Clare Sutcliffe MBE is a social entrepreneur and the co-founder of Code Club. She was awarded an Order of the British Empire in 2015.

== Early life and education ==
Sutcliffe studied graphic design at Bath Spa University.

== Career ==
After graduating, Sutcliffe worked in web design. She joined Pixelgroup in 2010, where she started BrainyHacks, a non technical hacking event. In 2012 she joined marketing agency Albion and designed the messaging application for Telefónica. She spoke about Hacking the Future at TEDx Brighton.

Sutcliffe co-founded Code Club with Linda Sandvik in 2012. She was Chief Executive Officer, responsible for 4,000 after school coding clubs for children aged 9 to 13 years old. Code Club creates educational material for volunteers who teach children for an hour after school. Half of the volunteers are from private sector companies. The children learn how to program, build computer games and make websites. They program in Scratch, then HTML, CSS and Python. Sutcliffe got funding from Arm and Google. Code Club went global in 2014. She has provided evidence for the government on the UK's fragmented digital skills training. In 2015 Sutcliffe launched CodeClubPro to better support computer science teachers.

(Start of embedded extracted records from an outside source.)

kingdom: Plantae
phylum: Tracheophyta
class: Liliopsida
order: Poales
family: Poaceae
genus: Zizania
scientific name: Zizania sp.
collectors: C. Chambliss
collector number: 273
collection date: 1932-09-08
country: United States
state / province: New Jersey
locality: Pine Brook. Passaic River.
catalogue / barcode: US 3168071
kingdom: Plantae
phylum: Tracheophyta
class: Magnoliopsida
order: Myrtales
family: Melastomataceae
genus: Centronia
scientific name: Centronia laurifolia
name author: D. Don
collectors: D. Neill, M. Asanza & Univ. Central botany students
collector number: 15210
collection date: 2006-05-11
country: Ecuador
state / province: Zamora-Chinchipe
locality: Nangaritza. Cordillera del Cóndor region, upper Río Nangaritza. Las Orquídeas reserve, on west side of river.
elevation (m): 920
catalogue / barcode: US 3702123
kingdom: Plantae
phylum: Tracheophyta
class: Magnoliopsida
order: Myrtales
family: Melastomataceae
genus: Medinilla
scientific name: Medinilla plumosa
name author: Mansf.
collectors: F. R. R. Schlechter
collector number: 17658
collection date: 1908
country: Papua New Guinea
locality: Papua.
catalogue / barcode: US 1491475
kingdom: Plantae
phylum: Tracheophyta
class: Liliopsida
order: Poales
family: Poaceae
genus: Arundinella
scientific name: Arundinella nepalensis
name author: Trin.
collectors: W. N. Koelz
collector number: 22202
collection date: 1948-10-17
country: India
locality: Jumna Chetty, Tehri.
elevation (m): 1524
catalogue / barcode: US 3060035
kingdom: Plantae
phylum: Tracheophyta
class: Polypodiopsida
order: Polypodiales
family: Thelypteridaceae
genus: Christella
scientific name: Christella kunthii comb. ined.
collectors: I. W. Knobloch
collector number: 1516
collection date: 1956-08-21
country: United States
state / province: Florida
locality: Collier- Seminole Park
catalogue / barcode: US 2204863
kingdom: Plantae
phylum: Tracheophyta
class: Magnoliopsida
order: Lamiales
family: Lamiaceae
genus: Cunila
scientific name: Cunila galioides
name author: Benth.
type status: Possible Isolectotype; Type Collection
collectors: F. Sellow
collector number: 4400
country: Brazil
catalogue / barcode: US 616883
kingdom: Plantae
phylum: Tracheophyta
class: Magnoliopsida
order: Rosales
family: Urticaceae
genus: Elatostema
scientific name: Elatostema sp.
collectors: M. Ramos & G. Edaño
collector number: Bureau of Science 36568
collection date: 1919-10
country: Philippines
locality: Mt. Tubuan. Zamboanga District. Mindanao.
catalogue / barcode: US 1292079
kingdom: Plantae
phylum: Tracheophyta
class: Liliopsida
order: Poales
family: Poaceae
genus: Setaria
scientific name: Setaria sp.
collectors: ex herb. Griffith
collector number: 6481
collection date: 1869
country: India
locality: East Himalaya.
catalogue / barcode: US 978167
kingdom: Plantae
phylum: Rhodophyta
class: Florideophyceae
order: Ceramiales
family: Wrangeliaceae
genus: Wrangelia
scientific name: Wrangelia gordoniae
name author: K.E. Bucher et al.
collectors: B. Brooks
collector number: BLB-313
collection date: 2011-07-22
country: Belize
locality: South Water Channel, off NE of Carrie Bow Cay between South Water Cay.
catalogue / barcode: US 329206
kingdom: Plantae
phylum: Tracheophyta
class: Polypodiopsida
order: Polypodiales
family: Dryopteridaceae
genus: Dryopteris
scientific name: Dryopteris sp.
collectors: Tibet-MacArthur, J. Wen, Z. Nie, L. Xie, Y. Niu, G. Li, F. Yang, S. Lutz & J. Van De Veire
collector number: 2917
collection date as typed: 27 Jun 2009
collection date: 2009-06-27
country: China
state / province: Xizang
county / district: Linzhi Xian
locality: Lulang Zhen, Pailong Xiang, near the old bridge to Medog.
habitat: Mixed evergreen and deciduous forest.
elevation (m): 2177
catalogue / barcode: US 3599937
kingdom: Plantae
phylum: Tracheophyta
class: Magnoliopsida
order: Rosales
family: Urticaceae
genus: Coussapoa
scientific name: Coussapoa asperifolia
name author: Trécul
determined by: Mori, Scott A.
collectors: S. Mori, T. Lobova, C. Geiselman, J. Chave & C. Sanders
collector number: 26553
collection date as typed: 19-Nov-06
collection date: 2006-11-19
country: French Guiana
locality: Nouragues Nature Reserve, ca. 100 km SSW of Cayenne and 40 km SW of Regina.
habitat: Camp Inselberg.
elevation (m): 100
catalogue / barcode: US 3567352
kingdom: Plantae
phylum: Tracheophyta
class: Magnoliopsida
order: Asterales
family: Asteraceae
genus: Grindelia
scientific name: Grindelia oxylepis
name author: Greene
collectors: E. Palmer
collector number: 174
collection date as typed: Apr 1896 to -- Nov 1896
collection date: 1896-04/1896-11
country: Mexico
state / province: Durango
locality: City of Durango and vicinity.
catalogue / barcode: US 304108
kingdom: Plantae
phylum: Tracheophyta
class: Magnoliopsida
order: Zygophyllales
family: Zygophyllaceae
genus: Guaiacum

Sutcliffe led Code Club to merge with the Raspberry Pi Foundation in 2015 and was appointed executive director of communities and outreach.

In 2016 she was awarded an MBE in the New Year Honours. She was named one of Computer Weekly's Most Influential Women in IT. She left the Raspberry Pi Foundation in March 2018.

She was appointed the Chair of Trustees at the Beam Foundation in October 2018.